Die Vergabe der Bauleistung wurde inzwischen schon das dritte mal verschoben und ein Ende ist noch nicht in Sicht. Die Märkische Oderzeitung befasst sich in ihrer heutigen Ausgabe mit der erneut verschobenen Vergabe für den Neubau des Schiffshebewerkes und es gelingt ihr durchaus, die Dinge auf den Punkt zu bringen.
Für die gesamte Region nordöstlich von Berlin könnte das wirtschaftliche Aus drohen, da sich ein Minister nicht traut, die Unterschrift an der richtigen Stelle zu machen. Sollte das Schiffshebewerk nicht gebaut werden, wäre die Zukunft der Havel-Oder-Wasserstraße in Gefahr, denn alle Pläne und auch die bereits ausgeführten Arbeiten machten und machen nur Sinn, wenn auch am Schiffshebewerk Niederfinow größere Schiffe fahren können. Das Schiffshebewerk ist das zentrale Element, das Nadelöhr der Verbindung.
Mit dem Verzicht auf einen Neubau würde ein Symbol der Region sterben. Und mit der dann zu vermutenden Verlagerung aller Bauaktivitäten Richtung Westen wäre es allen klar.
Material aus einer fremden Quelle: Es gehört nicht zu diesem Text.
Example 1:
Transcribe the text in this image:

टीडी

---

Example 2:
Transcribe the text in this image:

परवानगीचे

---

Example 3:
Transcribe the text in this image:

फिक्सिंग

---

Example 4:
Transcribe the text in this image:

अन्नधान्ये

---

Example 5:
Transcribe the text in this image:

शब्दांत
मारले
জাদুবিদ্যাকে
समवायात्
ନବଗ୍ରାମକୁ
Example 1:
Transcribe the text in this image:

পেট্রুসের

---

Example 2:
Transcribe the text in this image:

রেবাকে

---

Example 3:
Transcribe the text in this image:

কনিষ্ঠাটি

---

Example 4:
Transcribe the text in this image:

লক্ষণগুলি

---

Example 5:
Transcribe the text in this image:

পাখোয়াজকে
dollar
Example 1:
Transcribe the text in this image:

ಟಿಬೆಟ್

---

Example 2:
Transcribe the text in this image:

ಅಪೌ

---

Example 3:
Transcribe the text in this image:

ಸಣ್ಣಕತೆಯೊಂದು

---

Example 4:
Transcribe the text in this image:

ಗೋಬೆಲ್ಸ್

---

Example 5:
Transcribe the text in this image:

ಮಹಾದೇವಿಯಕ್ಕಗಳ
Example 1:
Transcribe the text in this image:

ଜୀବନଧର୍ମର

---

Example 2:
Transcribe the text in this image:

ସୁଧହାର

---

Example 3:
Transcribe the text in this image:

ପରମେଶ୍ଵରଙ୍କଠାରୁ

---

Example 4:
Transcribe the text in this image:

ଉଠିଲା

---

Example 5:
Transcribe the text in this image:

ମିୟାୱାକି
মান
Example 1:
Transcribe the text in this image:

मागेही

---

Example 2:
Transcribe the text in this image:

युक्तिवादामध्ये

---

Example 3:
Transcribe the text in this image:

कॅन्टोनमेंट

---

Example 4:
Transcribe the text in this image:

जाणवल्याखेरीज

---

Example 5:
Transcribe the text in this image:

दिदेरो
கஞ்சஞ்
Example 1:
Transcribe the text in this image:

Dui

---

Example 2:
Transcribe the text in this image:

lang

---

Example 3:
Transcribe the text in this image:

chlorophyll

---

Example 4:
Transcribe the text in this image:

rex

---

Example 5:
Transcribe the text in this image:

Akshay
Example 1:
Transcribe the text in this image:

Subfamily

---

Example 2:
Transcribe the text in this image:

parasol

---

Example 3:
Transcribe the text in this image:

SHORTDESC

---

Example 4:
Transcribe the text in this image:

Der berühmte Aufschwung Ost, würde dann wohl endgültig zu einem Abschwung kommen. Und es kann eigentlich auch nicht an den Mehrkosten liegen, die auch noch klar begründbar sind. Die Stahlpreise steigen und auch die Baukosten sind allgemein im letzten Jahr massiv gestiegen. Aber zu hoffen, dass es weniger wird, wenn man etwas wartet, halte ich für naiv.